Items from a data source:
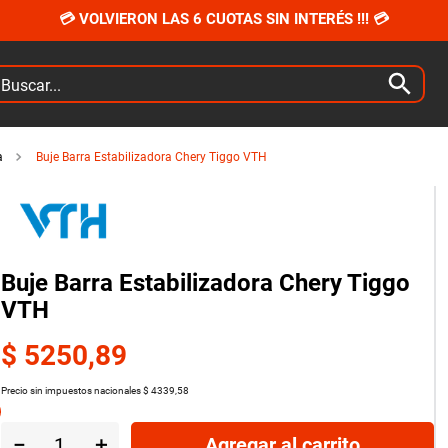
💳 VOLVIERON LAS 6 CUOTAS SIN INTERÉS !!! 💳
car...
a
Buje Barra Estabilizadora Chery Tiggo VTH
Buje Barra Estabilizadora Chery Tiggo
VTH
$
5250
,
89
Precio sin impuestos nacionales
$
4339
,
58
－
＋
Agregar al carrito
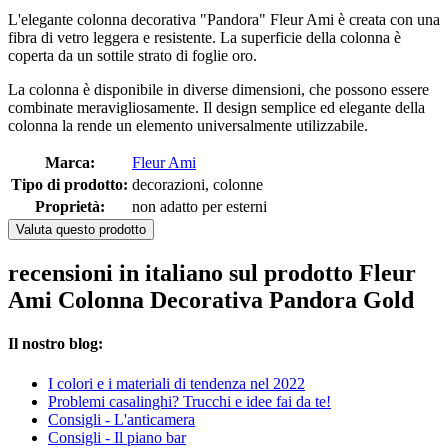
L'elegante colonna decorativa "Pandora" Fleur Ami è creata con una
fibra di vetro leggera e resistente. La superficie della colonna è
coperta da un sottile strato di foglie oro.
La colonna è disponibile in diverse dimensioni, che possono essere
combinate meravigliosamente. Il design semplice ed elegante della
colonna la rende un elemento universalmente utilizzabile.
Marca:
Fleur Ami
Tipo di prodotto:
decorazioni, colonne
Proprietà:
non adatto per esterni
Valuta questo prodotto
recensioni in italiano sul prodotto Fleur
Ami Colonna Decorativa Pandora Gold
Il nostro blog:
I colori e i materiali di tendenza nel 2022
Problemi casalinghi? Trucchi e idee fai da te!
Consigli - L'anticamera
Consigli - Il piano bar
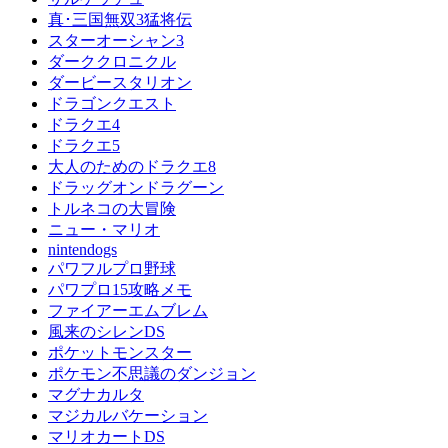
真･三国無双3猛将伝
スターオーシャン3
ダーククロニクル
ダービースタリオン
ドラゴンクエスト
ドラクエ4
ドラクエ5
大人のためのドラクエ8
ドラッグオンドラグーン
トルネコの大冒険
ニュー・マリオ
nintendogs
パワフルプロ野球
パワプロ15攻略メモ
ファイアーエムブレム
風来のシレンDS
ポケットモンスター
ポケモン不思議のダンジョン
マグナカルタ
マジカルバケーション
マリオカートDS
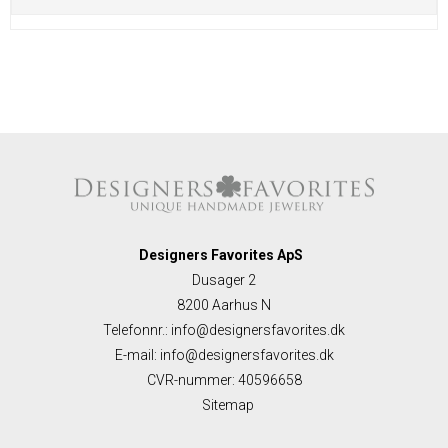
Designers Favorites ApS
Dusager 2
8200 Aarhus N
Telefonnr.
:
info@designersfavorites.dk
E-mail
:
info@designersfavorites.dk
CVR-nummer
:
40596658
Sitemap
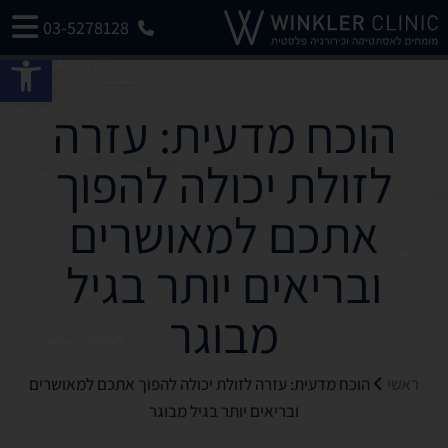
03-5278128
פתח 
הוכח מדעית: עזרה
לזולת יכולה להפוך
אתכם למאושרים
ובריאים יותר בגיל
מבוגר
ראשי
הוכח מדעית: עזרה לזולת יכולה להפוך אתכם למאושרים
ובריאים יותר בגיל מבוגר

WHAT THIS TASK INVOLVES: A single number is the expected answer: how many lines of the entries contain "Tiggo".

WRITTEN SOLUTION: 2